▸ **Problem to solve**
An exact copy is needed of the lines in the entries below from the line with "index pip: (238, 126)" up to and including the line with "index pip: (178, 89)", and of nothing else. Leave the pictures out.

▸ **Provided records**
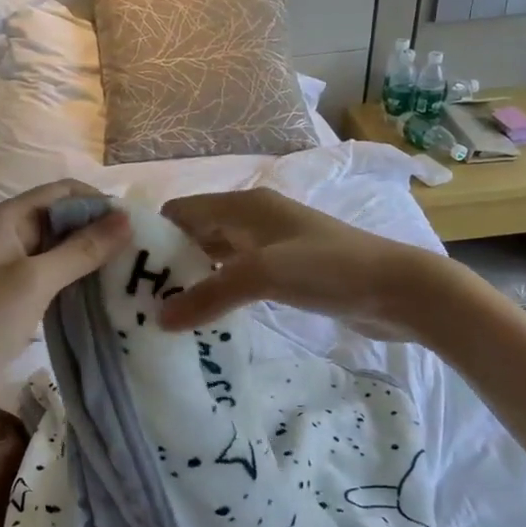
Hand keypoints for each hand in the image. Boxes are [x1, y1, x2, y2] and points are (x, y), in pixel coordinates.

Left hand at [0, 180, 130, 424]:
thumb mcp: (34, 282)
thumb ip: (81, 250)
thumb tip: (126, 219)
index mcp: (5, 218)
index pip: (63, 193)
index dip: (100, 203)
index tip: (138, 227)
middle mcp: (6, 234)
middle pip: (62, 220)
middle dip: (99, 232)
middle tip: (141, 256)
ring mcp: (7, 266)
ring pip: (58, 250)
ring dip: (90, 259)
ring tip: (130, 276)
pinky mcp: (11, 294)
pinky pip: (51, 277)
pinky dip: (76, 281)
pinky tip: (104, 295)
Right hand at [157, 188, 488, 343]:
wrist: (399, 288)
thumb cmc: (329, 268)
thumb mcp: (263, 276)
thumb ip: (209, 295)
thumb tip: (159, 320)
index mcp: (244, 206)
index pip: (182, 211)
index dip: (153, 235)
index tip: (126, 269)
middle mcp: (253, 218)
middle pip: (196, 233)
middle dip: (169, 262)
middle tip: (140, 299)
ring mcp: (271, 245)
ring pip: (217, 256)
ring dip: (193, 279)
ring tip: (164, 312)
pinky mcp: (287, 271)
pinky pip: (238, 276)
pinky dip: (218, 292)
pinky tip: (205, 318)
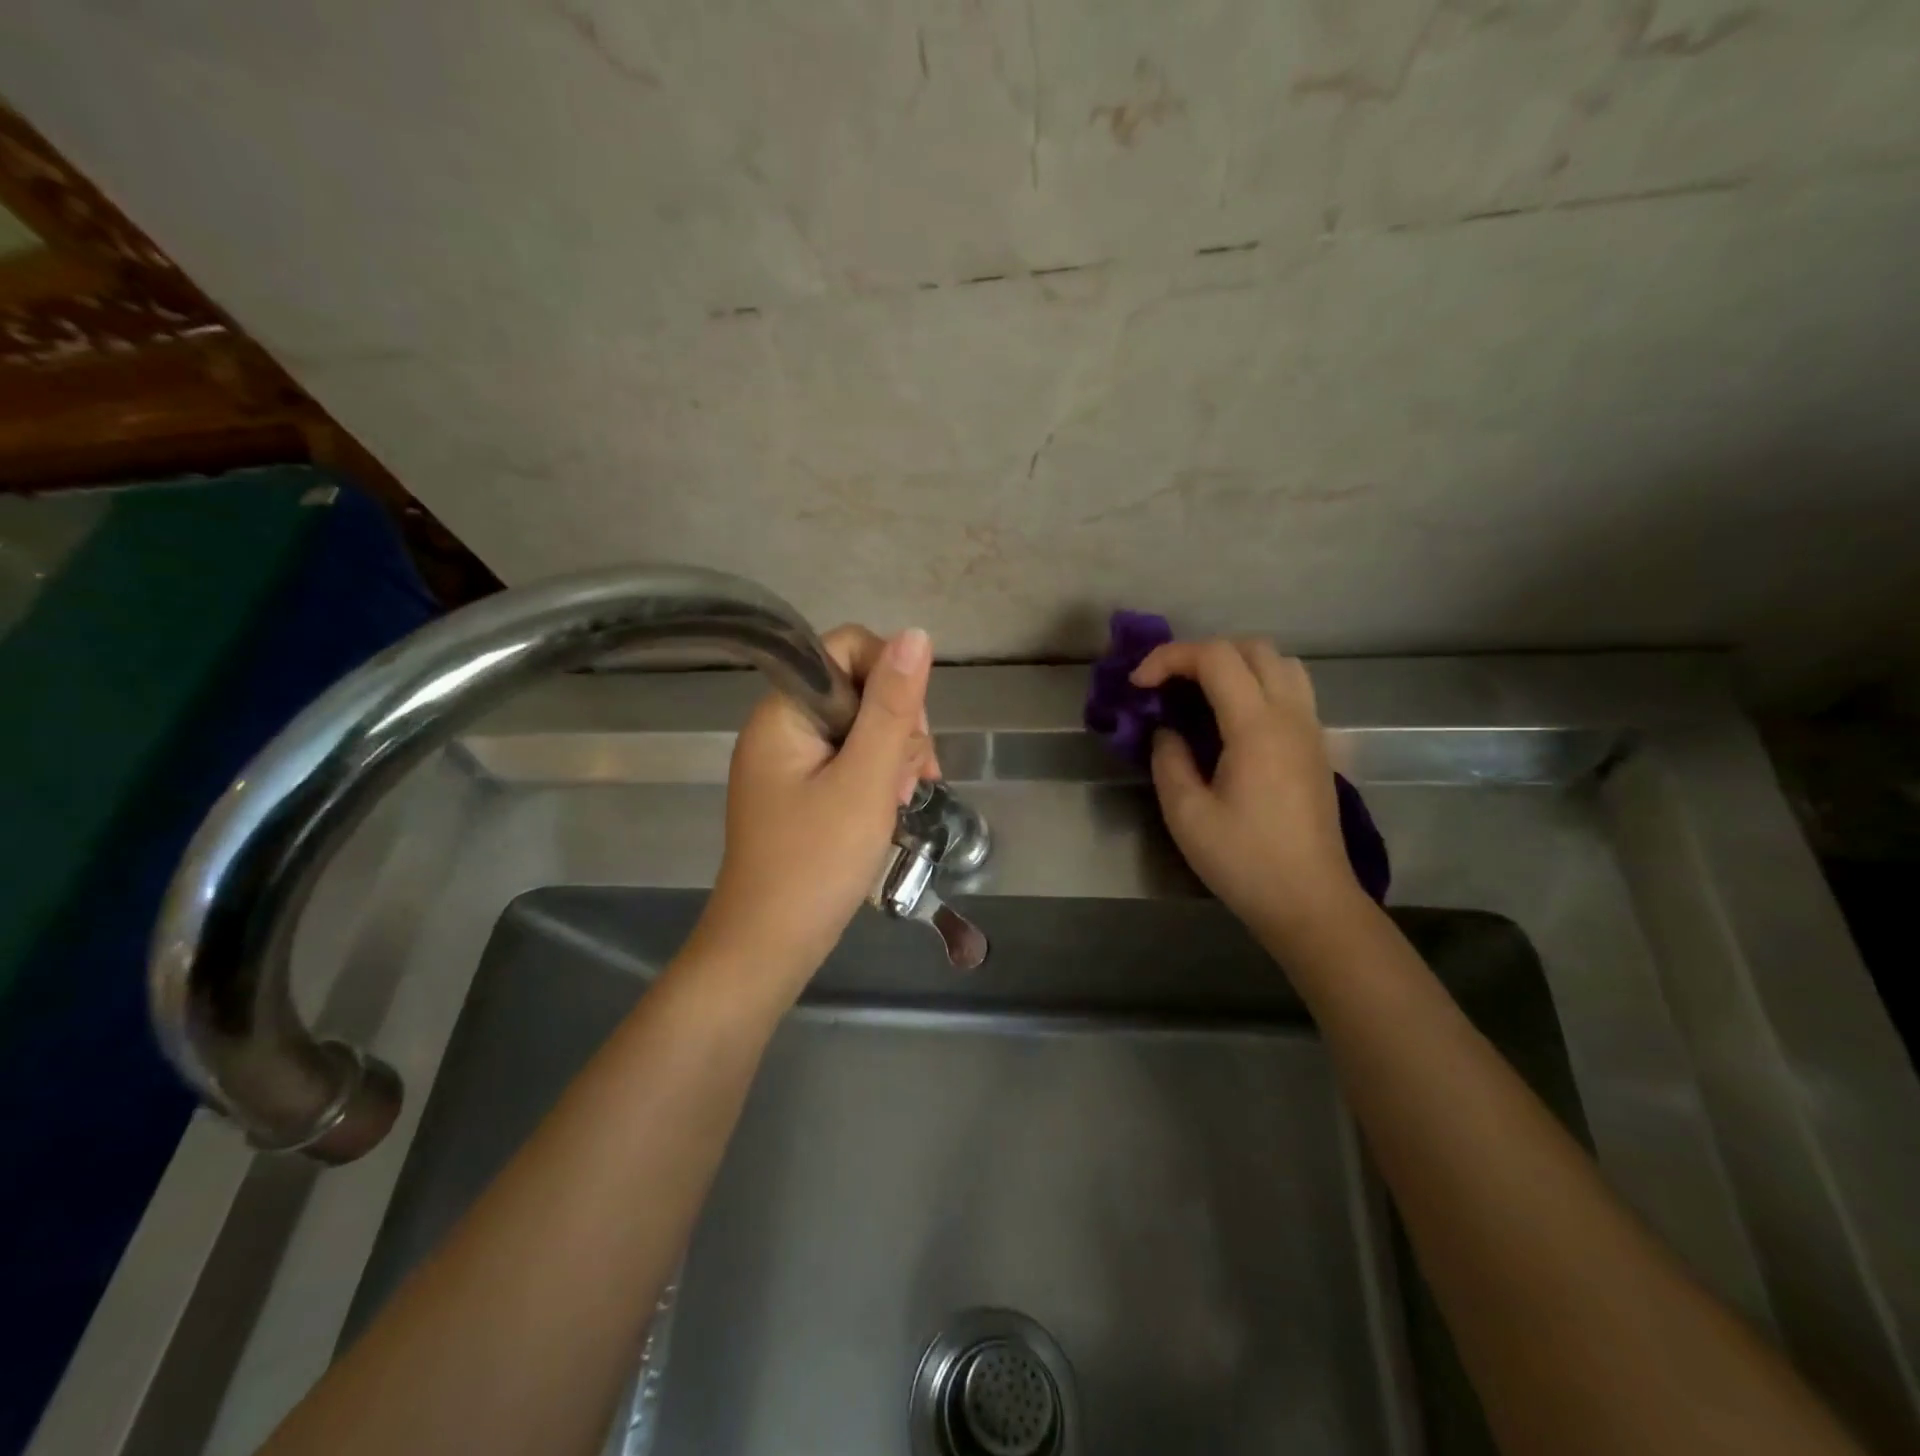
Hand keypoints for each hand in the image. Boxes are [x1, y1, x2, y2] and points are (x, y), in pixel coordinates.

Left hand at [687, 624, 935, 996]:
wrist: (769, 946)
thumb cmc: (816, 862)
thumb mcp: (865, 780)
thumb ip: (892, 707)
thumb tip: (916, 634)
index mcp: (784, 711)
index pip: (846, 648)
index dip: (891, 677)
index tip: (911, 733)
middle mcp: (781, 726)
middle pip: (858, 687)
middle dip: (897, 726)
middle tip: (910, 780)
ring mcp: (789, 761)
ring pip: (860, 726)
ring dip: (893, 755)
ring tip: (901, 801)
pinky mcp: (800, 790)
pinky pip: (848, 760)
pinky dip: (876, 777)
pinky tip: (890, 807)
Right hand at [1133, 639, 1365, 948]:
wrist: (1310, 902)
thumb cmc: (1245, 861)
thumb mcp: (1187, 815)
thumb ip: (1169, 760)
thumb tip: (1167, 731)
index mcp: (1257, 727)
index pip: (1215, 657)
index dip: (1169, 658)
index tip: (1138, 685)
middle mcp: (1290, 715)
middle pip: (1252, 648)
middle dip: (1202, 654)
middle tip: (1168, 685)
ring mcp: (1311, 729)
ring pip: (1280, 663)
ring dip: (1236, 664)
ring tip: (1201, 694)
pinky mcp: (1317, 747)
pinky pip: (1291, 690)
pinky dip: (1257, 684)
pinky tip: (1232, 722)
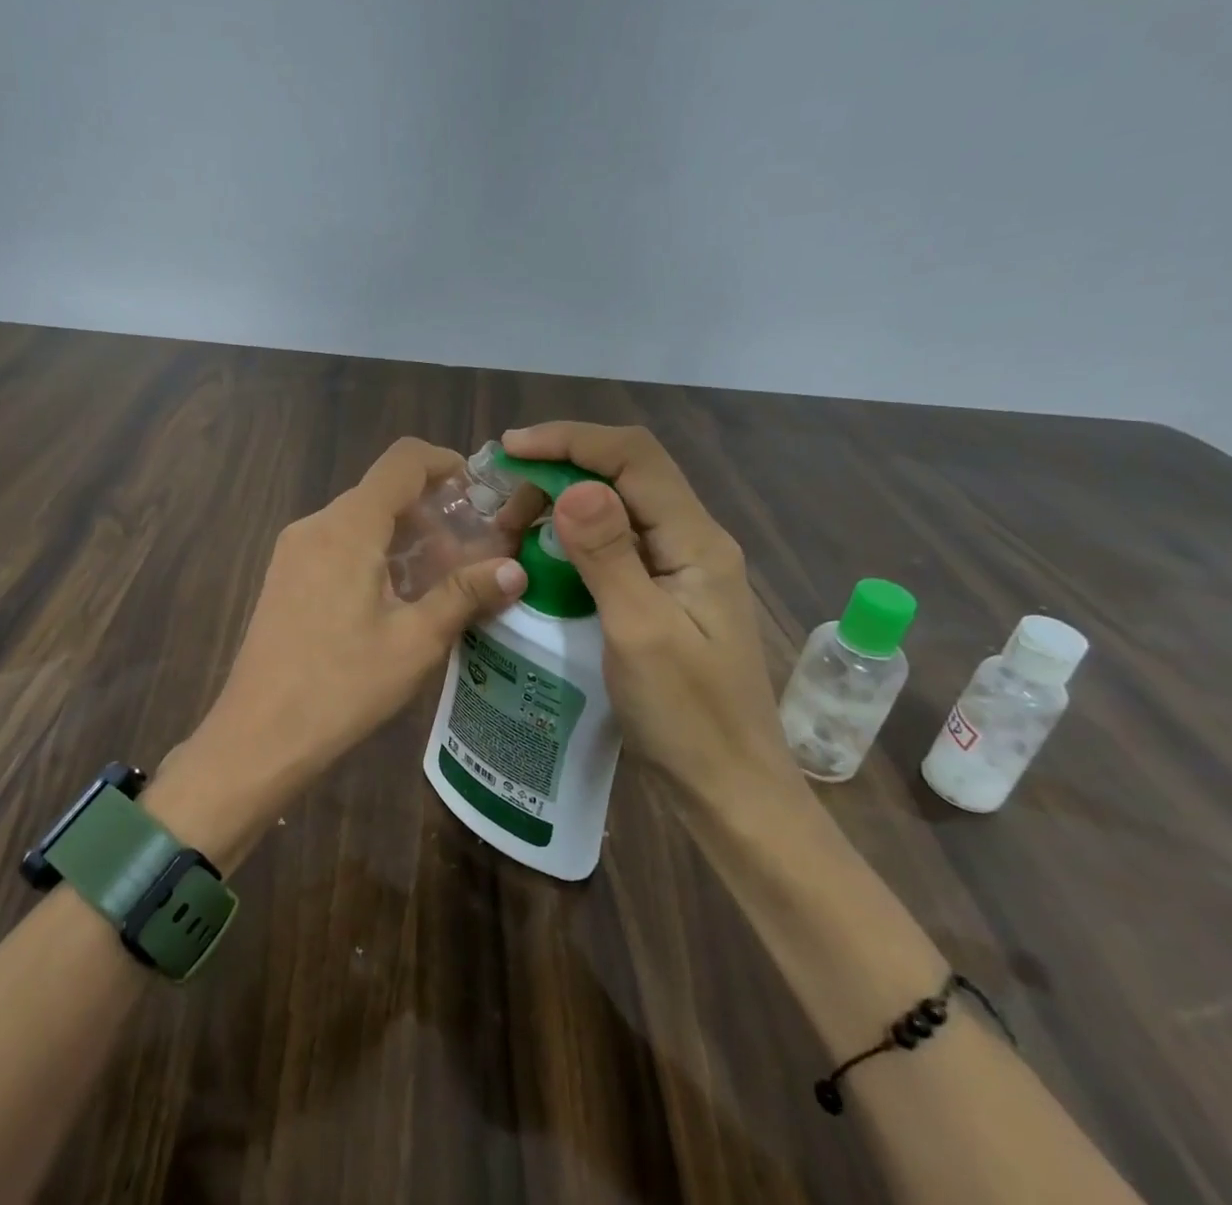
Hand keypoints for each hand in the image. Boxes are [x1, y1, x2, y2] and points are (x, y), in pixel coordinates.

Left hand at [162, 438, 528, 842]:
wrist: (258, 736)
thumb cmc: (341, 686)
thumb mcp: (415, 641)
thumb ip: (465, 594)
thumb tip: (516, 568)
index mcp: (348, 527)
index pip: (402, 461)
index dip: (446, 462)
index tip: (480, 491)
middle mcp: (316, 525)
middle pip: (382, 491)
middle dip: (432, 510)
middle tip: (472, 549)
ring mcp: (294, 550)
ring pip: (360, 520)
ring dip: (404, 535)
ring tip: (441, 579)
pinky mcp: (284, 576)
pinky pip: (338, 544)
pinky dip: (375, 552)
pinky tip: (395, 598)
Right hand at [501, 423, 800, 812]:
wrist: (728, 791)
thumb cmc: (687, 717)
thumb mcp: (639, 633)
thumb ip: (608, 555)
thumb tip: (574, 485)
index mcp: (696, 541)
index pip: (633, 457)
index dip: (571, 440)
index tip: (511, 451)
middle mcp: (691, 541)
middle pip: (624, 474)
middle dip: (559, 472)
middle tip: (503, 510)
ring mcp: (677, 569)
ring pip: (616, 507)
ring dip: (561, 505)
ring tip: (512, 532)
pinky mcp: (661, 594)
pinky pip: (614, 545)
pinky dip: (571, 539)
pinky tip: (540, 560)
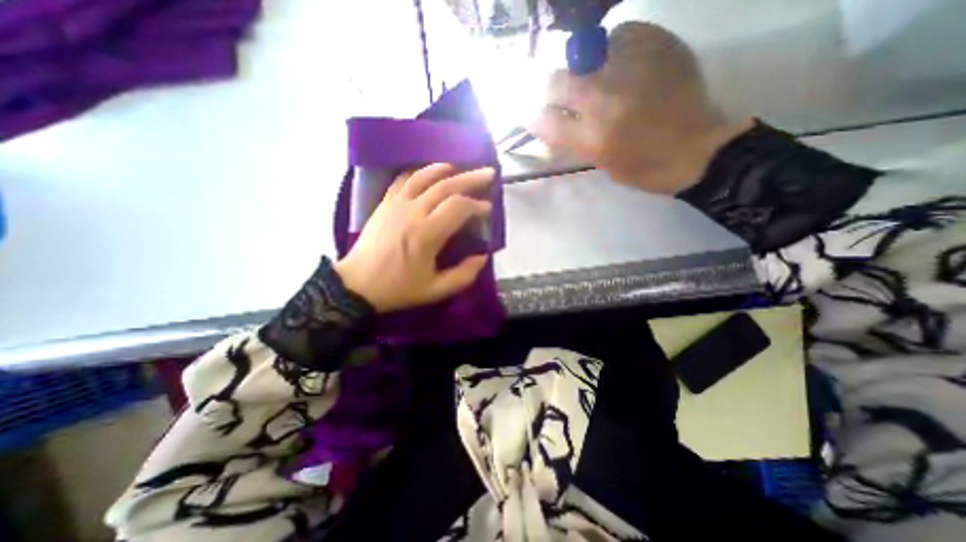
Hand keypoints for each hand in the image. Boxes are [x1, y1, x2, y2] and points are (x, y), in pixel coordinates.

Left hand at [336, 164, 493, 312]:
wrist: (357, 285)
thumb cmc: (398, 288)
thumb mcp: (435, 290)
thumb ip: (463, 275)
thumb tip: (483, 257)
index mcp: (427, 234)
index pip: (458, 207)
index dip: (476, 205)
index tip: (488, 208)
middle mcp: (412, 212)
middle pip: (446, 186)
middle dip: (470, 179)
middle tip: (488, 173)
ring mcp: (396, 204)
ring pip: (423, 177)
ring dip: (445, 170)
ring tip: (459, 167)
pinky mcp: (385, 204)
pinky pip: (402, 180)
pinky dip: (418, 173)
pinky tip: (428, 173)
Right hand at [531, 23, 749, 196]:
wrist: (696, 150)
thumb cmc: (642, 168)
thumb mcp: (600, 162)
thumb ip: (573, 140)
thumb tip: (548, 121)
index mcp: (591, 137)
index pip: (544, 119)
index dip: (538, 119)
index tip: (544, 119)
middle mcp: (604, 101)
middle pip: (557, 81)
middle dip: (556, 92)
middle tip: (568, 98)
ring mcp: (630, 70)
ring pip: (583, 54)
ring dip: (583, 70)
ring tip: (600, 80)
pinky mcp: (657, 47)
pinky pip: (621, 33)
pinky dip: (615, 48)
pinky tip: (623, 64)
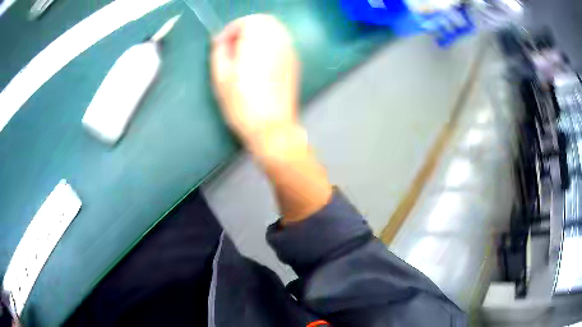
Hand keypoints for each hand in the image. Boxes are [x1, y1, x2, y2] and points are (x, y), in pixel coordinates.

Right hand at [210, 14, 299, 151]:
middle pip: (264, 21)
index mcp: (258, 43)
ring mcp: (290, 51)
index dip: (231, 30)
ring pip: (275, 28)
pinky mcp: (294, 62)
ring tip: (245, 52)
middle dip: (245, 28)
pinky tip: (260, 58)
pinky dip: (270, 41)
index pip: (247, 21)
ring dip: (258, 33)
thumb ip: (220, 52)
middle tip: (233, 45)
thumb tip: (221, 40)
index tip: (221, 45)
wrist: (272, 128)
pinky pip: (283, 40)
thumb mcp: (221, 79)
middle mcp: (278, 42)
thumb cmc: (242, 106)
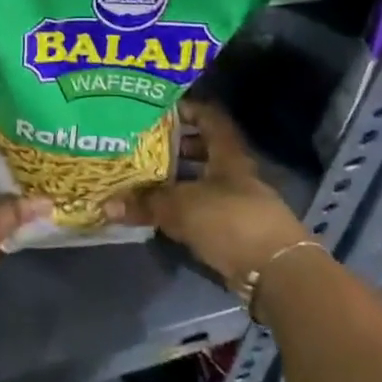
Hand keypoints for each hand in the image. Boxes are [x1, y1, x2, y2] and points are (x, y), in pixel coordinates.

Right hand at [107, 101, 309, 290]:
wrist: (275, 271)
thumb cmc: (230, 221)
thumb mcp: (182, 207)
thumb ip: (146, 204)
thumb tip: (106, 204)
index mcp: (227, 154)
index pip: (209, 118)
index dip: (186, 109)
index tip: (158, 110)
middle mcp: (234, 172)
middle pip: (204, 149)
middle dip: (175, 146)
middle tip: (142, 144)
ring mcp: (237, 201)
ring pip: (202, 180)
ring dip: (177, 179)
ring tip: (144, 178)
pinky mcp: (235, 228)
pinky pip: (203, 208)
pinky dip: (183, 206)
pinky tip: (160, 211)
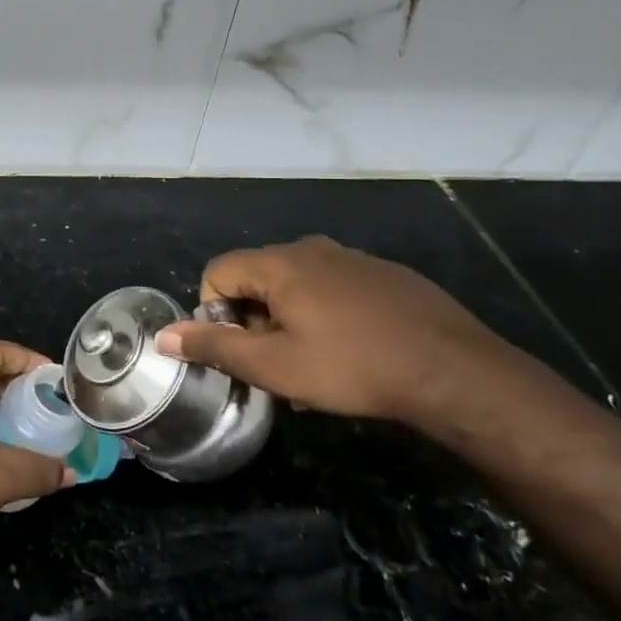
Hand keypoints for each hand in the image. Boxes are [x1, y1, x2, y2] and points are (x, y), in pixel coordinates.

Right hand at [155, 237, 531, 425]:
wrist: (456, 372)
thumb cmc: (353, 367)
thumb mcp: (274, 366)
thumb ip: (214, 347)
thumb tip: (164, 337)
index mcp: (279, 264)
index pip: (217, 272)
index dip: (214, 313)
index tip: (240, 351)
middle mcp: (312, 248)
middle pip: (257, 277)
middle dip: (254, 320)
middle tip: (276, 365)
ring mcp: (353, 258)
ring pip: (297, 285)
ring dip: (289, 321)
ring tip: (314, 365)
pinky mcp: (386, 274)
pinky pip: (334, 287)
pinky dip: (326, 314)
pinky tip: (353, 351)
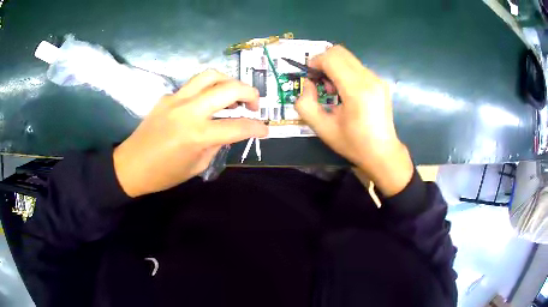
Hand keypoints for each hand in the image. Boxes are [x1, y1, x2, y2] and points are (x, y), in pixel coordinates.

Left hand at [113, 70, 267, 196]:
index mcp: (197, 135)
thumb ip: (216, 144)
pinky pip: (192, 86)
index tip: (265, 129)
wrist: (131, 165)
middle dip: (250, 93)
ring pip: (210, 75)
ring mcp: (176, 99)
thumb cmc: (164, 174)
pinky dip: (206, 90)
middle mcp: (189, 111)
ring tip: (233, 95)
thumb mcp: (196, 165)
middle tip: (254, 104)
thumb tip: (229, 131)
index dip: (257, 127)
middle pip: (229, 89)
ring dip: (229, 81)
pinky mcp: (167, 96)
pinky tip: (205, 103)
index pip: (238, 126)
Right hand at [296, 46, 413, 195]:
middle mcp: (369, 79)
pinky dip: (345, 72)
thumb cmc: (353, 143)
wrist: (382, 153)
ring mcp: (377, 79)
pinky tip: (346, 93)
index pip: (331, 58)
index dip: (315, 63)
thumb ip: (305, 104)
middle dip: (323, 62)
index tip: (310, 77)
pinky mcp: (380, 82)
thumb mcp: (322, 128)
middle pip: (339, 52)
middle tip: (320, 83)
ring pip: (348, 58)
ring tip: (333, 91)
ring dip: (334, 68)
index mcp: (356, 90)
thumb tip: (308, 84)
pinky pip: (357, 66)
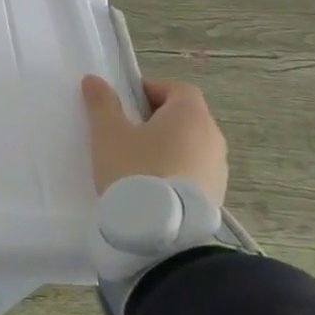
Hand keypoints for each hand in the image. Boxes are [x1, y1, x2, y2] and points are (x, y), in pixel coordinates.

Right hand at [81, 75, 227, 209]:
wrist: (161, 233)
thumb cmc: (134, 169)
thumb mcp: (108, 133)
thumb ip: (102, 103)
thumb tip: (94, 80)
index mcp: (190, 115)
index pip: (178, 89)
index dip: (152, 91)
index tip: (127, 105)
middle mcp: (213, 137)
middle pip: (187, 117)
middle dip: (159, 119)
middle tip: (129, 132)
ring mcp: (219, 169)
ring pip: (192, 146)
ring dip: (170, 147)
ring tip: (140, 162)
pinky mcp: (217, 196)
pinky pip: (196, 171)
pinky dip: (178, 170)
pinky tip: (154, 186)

▸ **Finished task**
index pip: (238, 126)
Right hand at [296, 46, 413, 195]:
middle mcp: (369, 79)
pinky dip: (345, 72)
thumb cmc: (353, 143)
wrist: (382, 153)
ring mcp: (377, 79)
pinky tip: (346, 93)
index pip: (331, 58)
index dip: (315, 63)
thumb ip: (305, 104)
middle dip: (323, 62)
index tip: (310, 77)
pinky mcp: (380, 82)
thumb mcp: (322, 128)
middle pip: (339, 52)
middle tip: (320, 83)
ring pip: (348, 58)
ring tip: (333, 91)
ring dip: (334, 68)
index mcp: (356, 90)
thumb tip: (308, 84)
pinky pip: (357, 66)
Hand keypoints for each hand in the image. Boxes are [x1, y1, x2, y2] and points are (x, y), in pixel coordinates.

Right hand at [81, 75, 227, 209]:
wrist: (161, 233)
thumb cmc: (134, 169)
thumb mcp: (108, 133)
thumb ip: (102, 103)
thumb tip: (94, 80)
index mcp: (190, 115)
index pip: (178, 89)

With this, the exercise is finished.